Deswegen darf für ihn das Kapital der Natur heute nicht mehr kostenlos sein, sondern gehört in die Konzernbilanzen. „Alle wesentlichen externalisierten Kosten und der externalisierte Nutzen sollen gemessen, bilanziert und gemanagt werden“, meint der Autor. Sie seien der zunehmend sichtbare Fußabdruck der modernen Unternehmen. Sukhdevs Beispiel: „Der milliardenschwere Fußabdruck, den BP in den Ökosystemen, den Gemeinden und im Wirtschaftssektor am Golf von Mexiko hinterlassen hat, ist nur ein eklatantes Beispiel für externalisierte Kosten in Milliardenhöhe, die Unternehmen Jahr für Jahr verursachen.“

Die Umwelt- und Sozialkosten der großen Konzerne seien gigantisch, die 3000 größten hätten allein 2010 Schäden in Höhe von 2,15 Billionen Dollar verursacht. Ihre Reparatur müssten dann andere übernehmen – vor allem die privaten Steuerzahler.

Der Autor fordert, dass Unternehmen zukünftig für die Nutzung von Rohstoffen Steuer zahlen müssen. Nur so könne es für sie genug Anreiz geben, mit der Natur behutsamer umzugehen. Die Ressourcenbesteuerung führe dazu, „dass die Rohstoffbranche für Kosten aufkommen muss, die von ihr bislang externalisiert werden, und sie fördert die Entwicklung weniger rohstoffintensiver Technologien, weil die Rohstoffpreise steigen“, ist der Autor überzeugt. Um dem Raubbau endlich wirksam zu bekämpfen, will er die Unternehmen verpflichten, die negativen Auswirkungen ihres Handelns auf Menschen und Umwelt in ihren Bilanzen offenzulegen. Zugleich sollen sie Pläne entwickeln, mit denen sie die Effekte reduzieren können.
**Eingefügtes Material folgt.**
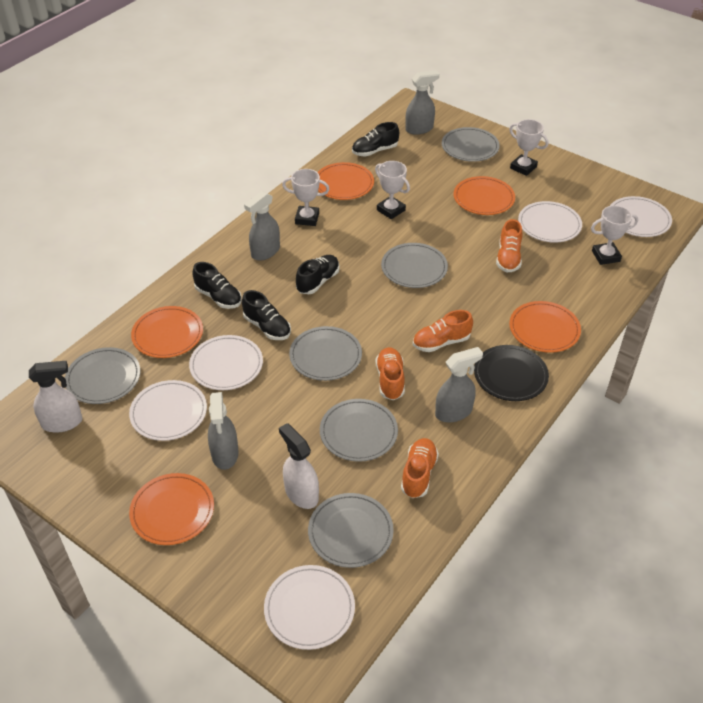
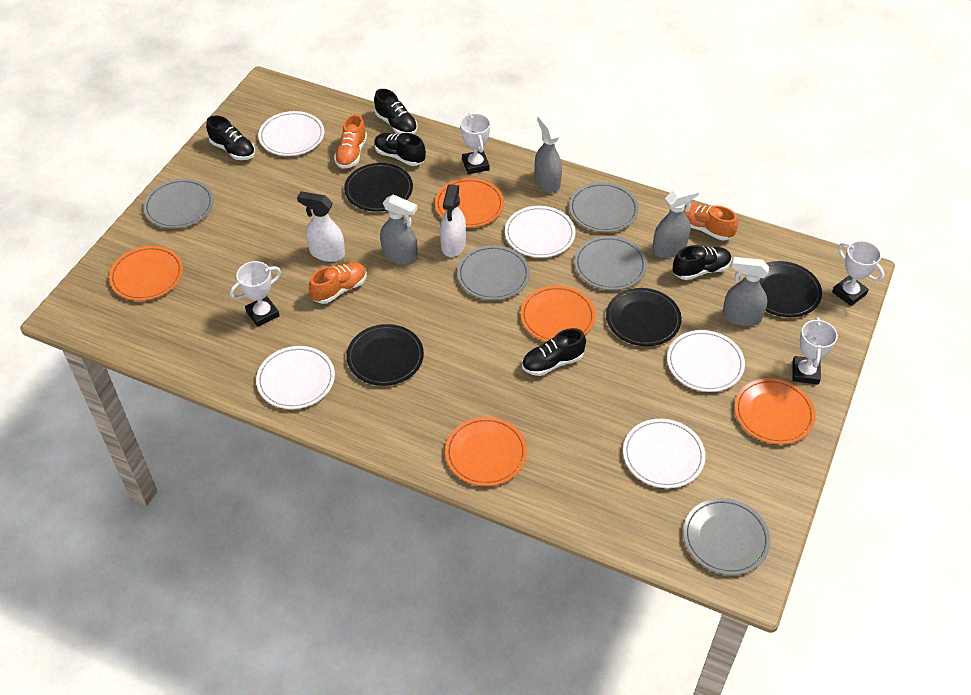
black plate: 1 -> 4
black shoe: 4 -> 5
grey plate: 6 -> 5
orange shoe: 4 -> 3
Abschaffen will Sukhdev den Wohlstand nicht. Es geht ihm um die falsche Zuteilung von Kapital. Er will den Wohlstand breiter streuen als heute und dadurch zukunftsfähig machen.
Wo das Geld herkommen soll, mit die Regierungen (vor allem in den USA) Anreize für die grüne Ökonomie bieten können, ist für ihn offensichtlich: „Es ist bereits vorhanden und war immer schon da – derzeit fließen jährlich fast eine Billion US-Dollar an Steuergeldern in unsinnige Subventionen“. Zum Beispiel Subventionen für fossile Brennstoffe oder für nicht nachhaltige Seefischerei.

Auch wenn Sukhdevs persönliche Entwicklung vom Karriere-Banker zum Finanz-Punker fast biblische Züge trägt – sein selbst ernannter Lebensauftrag ist weit mehr als der rosarote Traum eines grünen Idealisten. Es ist wünschenswert, dass viele Entscheidungsträger dem Inder zuhören und sein Buch lesen. Dann könnte zumindest ein kleiner Ruck durch die Weltwirtschaft gehen.